The faithful of the Catholic Church in Australia have been hit again and again by bad news concerning the Church. Like the disciples we can sense that the Lord has been taken from us and we have been abandoned. For many in the Church there seems so little to cling to. Joy and hope have been drained from our hearts. We can see no possible way out.

We are like the Apostles on Holy Saturday, stunned and uncertain. In this state of mind it is difficult to lift our hearts in confident hope. Yet our faith declares that Christ has indeed conquered the darkness that can enshroud human life. A victory has been won, light has won, truth has won, love has won, mercy has won, even if its reality is hard to see and even harder to embrace.

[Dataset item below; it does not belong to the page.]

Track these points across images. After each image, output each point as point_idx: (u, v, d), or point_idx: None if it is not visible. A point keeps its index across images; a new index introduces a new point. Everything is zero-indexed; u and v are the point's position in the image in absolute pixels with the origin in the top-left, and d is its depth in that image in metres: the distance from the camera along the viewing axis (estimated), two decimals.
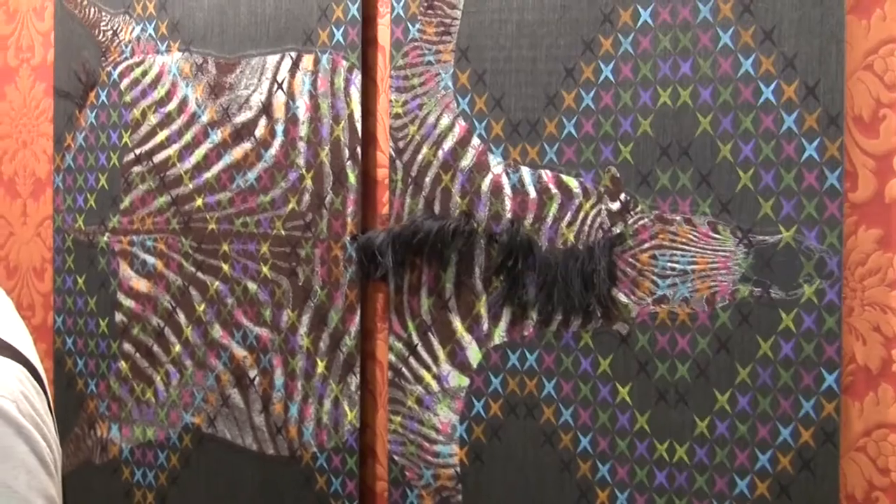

This Easter as we sing our hymns of joyful exultation let us allow our hearts to follow our voices. In the end our faith is not grounded in our experiences but it is founded in our trust in Christ.

We can be reassured that the risen Christ still walks with us, as he did for the two downcast disciples on the road to Emmaus on that first Easter Sunday. They did not recognise who he was as he spoke to them on the road. It was the risen Christ who chose to join them on their journey from Jerusalem. They had lost all hope. Their dreams were shattered. Jesus, the risen Lord, simply engaged in conversation with them. This conversation lifted their spirits and afterwards they commented, “Did not our hearts burn within us as he talked to us on the road?”

The Risen Christ is with us. He is with his Church. Right now he may be an unknown presence in our midst. But He is there, walking by our side even though we do not recognise him.

May each of us this Easter find our hearts stirred and enflamed as we realise that the risen Christ is indeed with us as we walk amid our own darkness. He is risen and all will be well.